Introduction
In most instances, a joint venture emerges out of one or more commercial incentives for parties to come together and collaborate rather than 'go at it alone'. It could be on account of securing access to local expertise, sharing of otherwise scarce resources / technologies / know-how in a controlled environment, etc. In each environment, the joint venture would need the parties to not compete with the joint venture lest the joint venture loses its competitive edge. In fact, courts in India have gone on to hold in the context of a joint venture that "there is equitable duty of a partner or other person not to compete with the business of the [JV] Partnership/Company" (see Novartis Vaccines & Diagnostics Inc v Aventis Pharma Limited, order dated 18 December 2009, Bombay High Court in Arbitration Petition No. 763 of 2009).
It is helpful to have this sort of jurisprudence at hand in light of the core issue underlying Section 27 of the Indian Contract Act, 1872 which on the face of it makes all agreements in restraint of trade void. Courts (including the Supreme Court) and the Law Commission (see 199th Report of the Law Commission of India dated August 2006) have all noted that this is not an absolute bar. While Indian law does not have the same level of flexibility as does English law which allows agreements in restraint of trade to the extent that they are "reasonable and necessary", arguably, agreements requiring parties to not compete during the term of the agreement may not be seen as agreements in restraint of trade altogether (see Gujarat Bottling Co. Ltd v Coca Cola, (1995) 5 SCC 545).

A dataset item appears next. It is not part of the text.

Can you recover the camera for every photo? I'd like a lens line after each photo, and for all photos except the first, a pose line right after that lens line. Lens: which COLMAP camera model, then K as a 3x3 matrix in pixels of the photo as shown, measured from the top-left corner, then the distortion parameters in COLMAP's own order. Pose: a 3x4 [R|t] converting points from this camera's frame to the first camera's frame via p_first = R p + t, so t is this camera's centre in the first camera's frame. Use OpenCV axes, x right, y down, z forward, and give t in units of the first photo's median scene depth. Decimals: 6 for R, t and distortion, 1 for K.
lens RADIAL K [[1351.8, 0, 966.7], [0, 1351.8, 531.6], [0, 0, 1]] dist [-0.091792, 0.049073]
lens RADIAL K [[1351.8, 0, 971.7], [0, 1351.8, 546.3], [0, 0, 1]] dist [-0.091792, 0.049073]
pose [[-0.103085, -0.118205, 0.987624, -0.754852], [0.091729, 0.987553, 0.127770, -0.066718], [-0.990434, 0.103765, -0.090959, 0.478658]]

Nonetheless, actually enforcing such covenants has almost always been a little challenging and uncertain. A similar example can be seen in the recent judgment of the Delhi High Court in Las Ground Force Private Limited v Goldair Handling SA, MANU/DE/8713/2024.
Facts Of the Case
Both parties incorporated a company as a joint venture for ground handling operations at Bagdogra airport under a tender from the Airports Authority of India (AAI). In this context, they signed a shareholders' agreement as well. One clause of the shareholders' agreement is reproduced here which specified that until a party holds any equity shares in the company, and for a period of 3 years thereafter:
There were some exceptions to this obligation, e.g., where the parties were conducting business together,
airports in India managed by private players (and not the AAI),
where a party is otherwise eligible to bid
on account of tender conditions, or where one party wishes to bid
for a tender/contract and the other party refuses to participate.
It appears that there were other collaboration and exclusivity
agreements as well. Connected cases were also filed between the
same parties for similar agreements in relation to the Udaipur
airport, and dealt with under the same order.
The exclusivity agreements required the parties to inform each other of new opportunities in the business, to discuss with each other, and while parties were to share information with each other, a party was required to:
The respondents resisted the agreements based on their language, and also entered a prayer that the shareholders' agreement non-compete clause conflicted with Section 27 of the Indian Contract Act, 1872.
The facts in the judgment also make reference to several other reciprocal proceedings and other projects in respect of which the parties seem to have disputes. Nonetheless, we are confining ourselves to the above facts for the purposes of this update. The agreements had arbitration provisions, and the judgment was passed in proceedings under the arbitration law seeking an interim injunction restraining Goldair from bidding for other airports such as Ranchi and Vijaywada airports.
Judgment of the Delhi High Court
The High Court rejected the request for an injunction, and held that if the respondent is denied the right to participate in a tender, and ultimately, the eventual decision on merits in the arbitration proceedings is contrary, then irreparable loss will be caused to the restrained party, as it "would have been precluded from participating in the tender". However, if the arbitration eventually decides that the restriction was valid, the aggrieved party may be compensated by damages and rendition of accounts. Therefore, the test of balance of convenience and irreparable loss lies in favour of the respondent having allegedly breaching the non-compete provision.
On the specific facts, and multiple agreements, the High Court has also held that there was no prima facie case in favour of the petitioner. Nonetheless, that being a highly fact specific aspect needs separate deliberation.
Comments
In any dispute, interim relief would help prevent further harm or damage. Furthermore, while statistics show that dispute resolution timelines are improving in India, final relief in arbitral proceedings or court proceedings still continues to be far from quick and expeditious (and not to mention, expensive!). Surely, these factors should be considered while determining the balance of convenience (or the lack thereof).
If the approach advocated by the court is adopted, every alleged defaulter in a similar situation would be relatively easily able to demonstrate how it would lose out on a business opportunity 'unfairly' if restrained and how the allegedly aggrieved party could be made whole on account of damages or mesne profits (no matter how unrealistic or uneconomical pursuing such eventual relief may be). This could potentially make enforcement of most negative covenants through interim injunctions quite otiose. This therefore begs the question of whether this issue requires a serious re-look, and hopefully, this judgment would be looked at once again in appeal.